Et bien sûr, il faut prendre en compte la fragilité du marché publicitaire, première victime en cas de retournement de la conjoncture économique. Ce paramètre peut (doit!) refroidir bon nombre d’investisseurs quand la part du revenu assujettie à la publicité est trop grande.

Incompréhension trafic / audience

On comprend donc facilement que la problématique des annonceurs est de savoir quelle audience toucher pour que leur campagne ait le meilleur ROI, plutôt que de faire la course au volume d’impressions publicitaires. La télévision ne poursuit plus que marginalement le développement du nombre de spots ou d’emplacements publicitaires (tendance du moment: les séries, plus propices en insertion pub que les films). Les chaînes de TV s’efforcent plus d’attirer et de conserver des téléspectateurs, susceptibles d’attirer les budgets des annonceurs.

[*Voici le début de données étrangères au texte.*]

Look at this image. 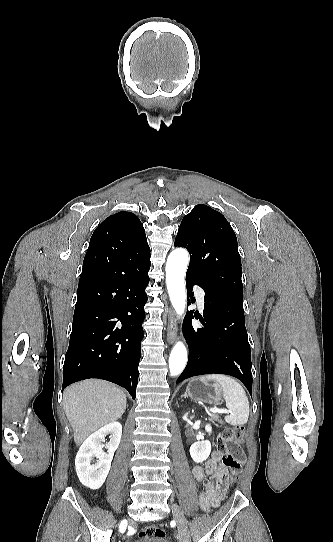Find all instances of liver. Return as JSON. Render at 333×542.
Wrapping results in <instances>:
<instances>
[{"label":"liver","instance_id":"liver-1","mask_svg":"<svg viewBox=\"0 0 333 542\" xmlns=\"http://www.w3.org/2000/svg\"><path fill=\"white\" fill-rule=\"evenodd\" d=\"M64 412L74 432L76 446L102 426L119 420L126 410V396L115 384L84 380L66 388Z\"/></svg>","mask_w":333,"mask_h":542}]
</instances>
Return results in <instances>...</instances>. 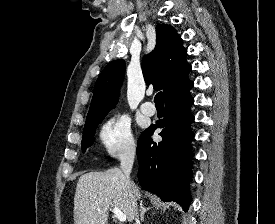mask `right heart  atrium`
<instances>
[{"label": "right heart atrium", "mask_w": 275, "mask_h": 224, "mask_svg": "<svg viewBox=\"0 0 275 224\" xmlns=\"http://www.w3.org/2000/svg\"><path fill=\"white\" fill-rule=\"evenodd\" d=\"M99 141L104 151L112 157H130L136 151L130 123L123 115L112 116L102 125Z\"/></svg>", "instance_id": "obj_1"}]
</instances>
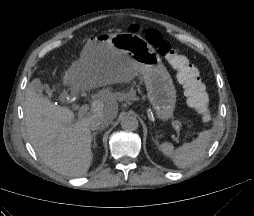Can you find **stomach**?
I'll return each instance as SVG.
<instances>
[{
  "label": "stomach",
  "mask_w": 254,
  "mask_h": 216,
  "mask_svg": "<svg viewBox=\"0 0 254 216\" xmlns=\"http://www.w3.org/2000/svg\"><path fill=\"white\" fill-rule=\"evenodd\" d=\"M143 76L149 102L162 122L174 118L177 92L172 78L155 49L141 36L131 33L100 35L91 39L76 66L106 65L116 54Z\"/></svg>",
  "instance_id": "obj_1"
}]
</instances>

Sur le web raisonner sur le trafic plutôt que sur l’audience revient donc à prendre le problème à l’envers. Exemple avec le contenu généré par les utilisateurs (user-generated content): la plupart des sites essayent de l’incorporer car cela permet d’accroître de façon incroyable le nombre de pages vues. En effet, quoi de mieux que de laisser l’internaute s’exprimer pour qu’il affiche plus de pages? Pourtant, l’intérêt de l’UGC réside ailleurs: créer la différence, enrichir l’offre, et fidéliser les utilisateurs. Une audience qualifiée attirera les annonceurs; la génération de pages vues n’est qu’une conséquence annexe, et non le but à viser… cf. l’effondrement du CPM évoqué plus haut, avec un CPM moyen de 0,1$ pour MySpace, chantre du contenu généré par les utilisateurs.

La question n’est donc pas de multiplier les pages vues comme des petits pains, mais bien d’acquérir une audience fidèle et large, tout en essayant d’optimiser au maximum l’insertion publicitaire, afin de ne pas pénaliser l’usage.

Quant aux indicateurs, les taux de clics et l’usage réel sont bien plus honnêtes que le volume de pages vues et le trafic artificiellement généré par certaines formes de parcours client. Après tout, même Yahoo! commence à réfléchir à abandonner l’indicateur de pages vues, qui n’a plus grand sens à l’heure de nouvelles technologies comme l’AJAX.